Saved data entries
* * * * * * *
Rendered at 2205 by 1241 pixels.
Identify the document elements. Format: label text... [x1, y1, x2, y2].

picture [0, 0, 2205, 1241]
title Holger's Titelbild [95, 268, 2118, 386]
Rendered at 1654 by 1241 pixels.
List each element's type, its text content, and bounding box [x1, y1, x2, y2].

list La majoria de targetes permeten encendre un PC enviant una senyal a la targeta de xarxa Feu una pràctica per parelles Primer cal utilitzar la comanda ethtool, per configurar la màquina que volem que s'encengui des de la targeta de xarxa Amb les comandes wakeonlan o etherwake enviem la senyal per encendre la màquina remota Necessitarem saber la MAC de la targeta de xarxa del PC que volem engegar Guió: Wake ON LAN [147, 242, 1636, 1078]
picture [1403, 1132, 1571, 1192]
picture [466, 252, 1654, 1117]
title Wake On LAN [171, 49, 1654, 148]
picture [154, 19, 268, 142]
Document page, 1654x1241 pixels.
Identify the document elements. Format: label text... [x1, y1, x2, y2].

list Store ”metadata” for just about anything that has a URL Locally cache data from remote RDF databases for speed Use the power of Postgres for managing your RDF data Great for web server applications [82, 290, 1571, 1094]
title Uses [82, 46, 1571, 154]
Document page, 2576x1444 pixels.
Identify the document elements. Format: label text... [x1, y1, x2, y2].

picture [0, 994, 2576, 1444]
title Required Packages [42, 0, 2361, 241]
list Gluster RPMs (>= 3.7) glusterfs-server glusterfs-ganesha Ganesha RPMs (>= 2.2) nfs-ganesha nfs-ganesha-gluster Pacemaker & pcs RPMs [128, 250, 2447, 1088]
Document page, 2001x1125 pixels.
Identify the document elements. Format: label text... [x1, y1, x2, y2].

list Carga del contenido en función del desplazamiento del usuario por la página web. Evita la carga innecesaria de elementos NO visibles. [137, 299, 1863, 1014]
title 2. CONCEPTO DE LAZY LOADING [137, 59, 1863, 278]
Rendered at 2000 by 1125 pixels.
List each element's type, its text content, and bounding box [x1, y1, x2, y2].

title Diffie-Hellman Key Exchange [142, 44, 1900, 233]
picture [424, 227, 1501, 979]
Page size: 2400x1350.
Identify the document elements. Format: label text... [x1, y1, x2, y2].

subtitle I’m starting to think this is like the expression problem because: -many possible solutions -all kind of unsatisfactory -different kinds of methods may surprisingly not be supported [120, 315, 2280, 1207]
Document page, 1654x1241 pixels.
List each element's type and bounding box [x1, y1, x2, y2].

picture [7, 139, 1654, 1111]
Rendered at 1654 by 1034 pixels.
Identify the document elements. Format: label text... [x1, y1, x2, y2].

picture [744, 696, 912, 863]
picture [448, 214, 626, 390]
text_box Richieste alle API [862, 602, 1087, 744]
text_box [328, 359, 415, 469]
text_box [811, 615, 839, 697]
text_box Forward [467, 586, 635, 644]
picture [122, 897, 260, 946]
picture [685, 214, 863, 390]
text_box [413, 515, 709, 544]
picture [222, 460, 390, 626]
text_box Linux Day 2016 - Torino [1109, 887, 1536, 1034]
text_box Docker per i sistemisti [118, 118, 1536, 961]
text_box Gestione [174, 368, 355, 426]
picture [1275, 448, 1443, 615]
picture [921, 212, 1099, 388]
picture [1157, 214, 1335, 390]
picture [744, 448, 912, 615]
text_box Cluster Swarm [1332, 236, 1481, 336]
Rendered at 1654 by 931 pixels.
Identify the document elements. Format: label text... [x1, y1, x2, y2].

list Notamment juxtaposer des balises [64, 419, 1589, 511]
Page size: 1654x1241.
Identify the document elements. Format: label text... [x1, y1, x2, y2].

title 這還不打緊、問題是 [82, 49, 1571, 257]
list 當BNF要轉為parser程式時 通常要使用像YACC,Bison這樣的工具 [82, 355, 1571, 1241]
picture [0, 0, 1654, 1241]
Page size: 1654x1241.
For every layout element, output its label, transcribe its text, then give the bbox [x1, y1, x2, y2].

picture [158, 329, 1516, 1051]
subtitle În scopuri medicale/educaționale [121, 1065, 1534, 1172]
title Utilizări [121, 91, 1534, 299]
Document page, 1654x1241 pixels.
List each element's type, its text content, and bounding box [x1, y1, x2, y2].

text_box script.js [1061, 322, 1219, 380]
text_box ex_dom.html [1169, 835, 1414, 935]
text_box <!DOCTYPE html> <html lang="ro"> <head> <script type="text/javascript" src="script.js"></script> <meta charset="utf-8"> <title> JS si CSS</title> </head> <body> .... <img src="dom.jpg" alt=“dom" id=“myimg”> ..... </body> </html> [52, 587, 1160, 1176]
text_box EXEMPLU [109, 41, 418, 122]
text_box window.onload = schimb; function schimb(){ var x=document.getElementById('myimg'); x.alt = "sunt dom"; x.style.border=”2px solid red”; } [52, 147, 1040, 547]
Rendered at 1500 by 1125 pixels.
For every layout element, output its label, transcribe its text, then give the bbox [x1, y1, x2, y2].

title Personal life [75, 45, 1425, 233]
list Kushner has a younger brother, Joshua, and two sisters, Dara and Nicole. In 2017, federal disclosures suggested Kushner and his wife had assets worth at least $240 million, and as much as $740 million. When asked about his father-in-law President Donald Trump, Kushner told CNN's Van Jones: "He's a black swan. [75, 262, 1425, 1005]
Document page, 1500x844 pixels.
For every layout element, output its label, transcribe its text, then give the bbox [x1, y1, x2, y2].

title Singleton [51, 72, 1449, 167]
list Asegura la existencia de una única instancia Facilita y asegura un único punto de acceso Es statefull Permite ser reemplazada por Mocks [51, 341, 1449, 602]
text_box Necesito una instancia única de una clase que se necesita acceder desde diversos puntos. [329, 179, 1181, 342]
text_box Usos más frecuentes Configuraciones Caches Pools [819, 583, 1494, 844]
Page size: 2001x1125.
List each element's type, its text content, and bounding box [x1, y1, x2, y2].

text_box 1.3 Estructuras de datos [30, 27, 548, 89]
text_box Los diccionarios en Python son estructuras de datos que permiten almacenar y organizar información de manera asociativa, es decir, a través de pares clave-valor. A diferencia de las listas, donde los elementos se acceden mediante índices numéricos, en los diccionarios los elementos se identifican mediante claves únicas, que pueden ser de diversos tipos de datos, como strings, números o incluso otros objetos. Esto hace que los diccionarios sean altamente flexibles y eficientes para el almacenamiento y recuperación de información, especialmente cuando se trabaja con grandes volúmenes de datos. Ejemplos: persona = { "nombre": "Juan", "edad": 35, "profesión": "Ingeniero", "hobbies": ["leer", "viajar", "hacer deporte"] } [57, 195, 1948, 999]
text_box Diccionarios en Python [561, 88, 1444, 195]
* * * * * * *
> **Your goal**
Reproduce the lines from the one containing "Document page, 1500x844 pixels." through the one containing "text_box Usos más", both included, substituting "bounding box" for "bbox" and changing nothing else.

> **Result**
Document page, 1500x844 pixels.
For every layout element, output its label, transcribe its text, then give the bounding box [x1, y1, x2, y2].

title Singleton [51, 72, 1449, 167]
list Asegura la existencia de una única instancia Facilita y asegura un único punto de acceso Es statefull Permite ser reemplazada por Mocks [51, 341, 1449, 602]
text_box Necesito una instancia única de una clase que se necesita acceder desde diversos puntos. [329, 179, 1181, 342]
text_box Usos más frecuentes Configuraciones Caches Pools [819, 583, 1494, 844]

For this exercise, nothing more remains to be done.